Mais la censure nouvelle se justifie désormais aussi au nom de la lutte contre la désinformation, comme on a pu le voir à Davos en début d’année. Ce concept se réfère moins à de véritables infox qu’à une mise en récit de l’actualité ne s’inscrivant pas dans le grand récit mondialiste et diversitaire qui fonde la légitimité de la caste au pouvoir en Occident. C’est à cette lumière qu’on comprendra l’inquiétude croissante pour le traitement jugé amplifié des faits divers. Qui accorde plus d’importance qu’il ne le faudrait à certains faits divers est accusé de désinformer, en déréglant le récit médiatique autorisé, qui les avait écartés ou minorés. Ceux qui s’en éloigneront seront accusés de relever de l’opinion, et de vouloir déstabiliser le débat démocratique autorisé, en excitant des passions favorables aux forces populistes.
Cet appel à la maîtrise du récit médiatique suppose l’existence d’une instance autorisée capable de distinguer formellement pour tous ce qui relève des faits divers et ce qui n’en relève pas. Dans la même logique, mais en partant de l’autre bout du raisonnement, on voit le service public, en de nombreux pays, chercher à construire activement un récit médiatique sous le signe de la pédagogie progressiste, qu’il s’agisse de faire la promotion de la diversité, de l’Europe ou de l’écologisme.

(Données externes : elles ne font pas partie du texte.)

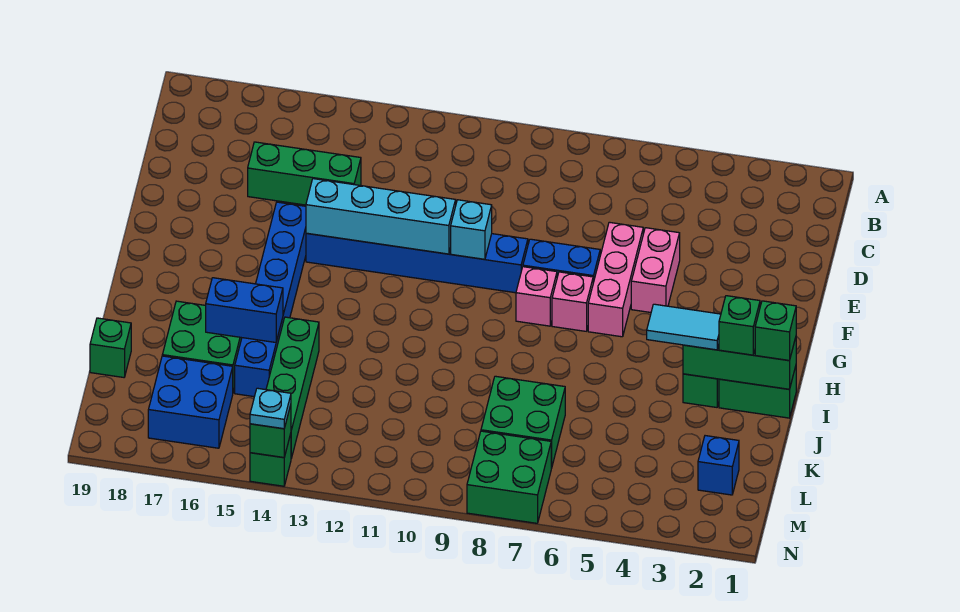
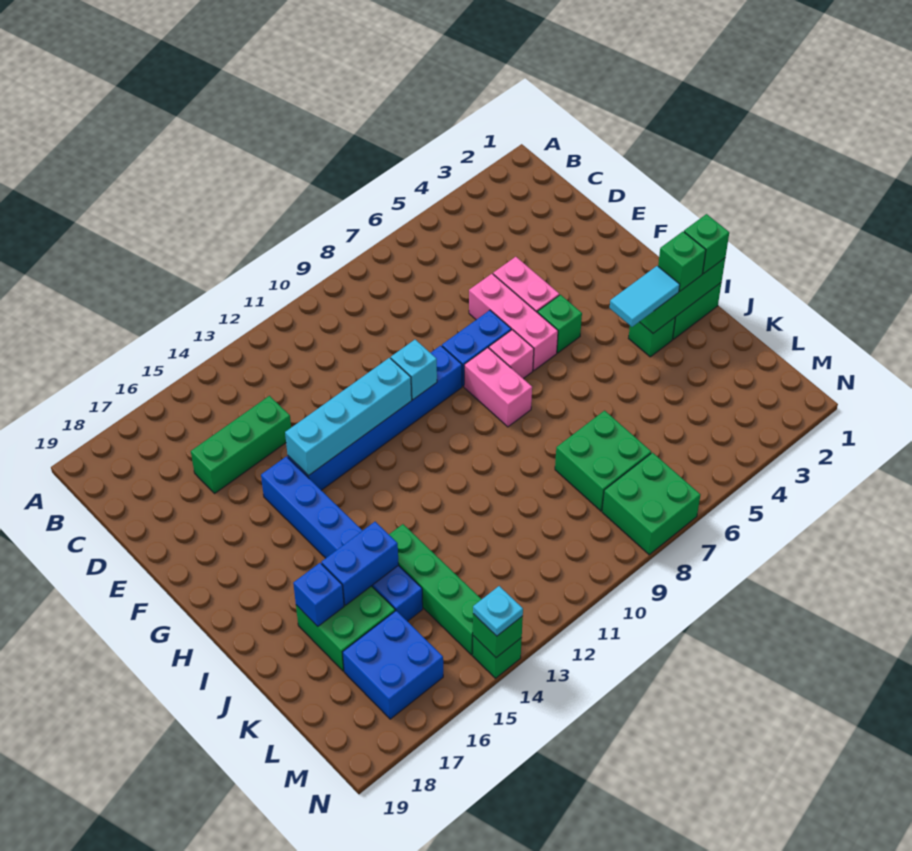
pink brick G8 level 1 -> pink brick G8:H8 level 1
green brick K19 level 1 -> green brick G5 level 1
blue brick L2 level 1 -> blue brick J17 level 2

On y revient : l’Europe occidentale est traversée par une tentation illibérale qui se déploie paradoxalement au nom de l’État de droit et de la démocratie libérale. Il y aurait là une grande tâche pour une association de journalistes soucieux de la restaurer. Hélas, celles qui prétendent le faire travaillent en fait à imposer à tous un régime contraire. ■
Mathieu Bock-Côté
Mathieu Bock-Côté est docteur en sociologie, chargé de cours aux HEC à Montréal et chroniqueur au Journal de Montréal et à Radio-Canada. Ses travaux portent principalement sur le multiculturalisme, les mutations de la démocratie contemporaine et la question nationale québécoise. Il est l’auteur d’Exercices politiques (éd. VLB, 2013), de Fin de cycle: aux origines du malaise politique québécois(éd. Boréal, 2012) et de La dénationalisation tranquille (éd. Boréal, 2007). Ses derniers livres : Le multiculturalisme comme religion politique, aux éditions du Cerf [2016] – le Le Nouveau Régime(Boréal, 2017) – Et La Révolution racialiste et autres virus idéologiques, Presses de la Cité, avril 2021, 240 p., 20 €.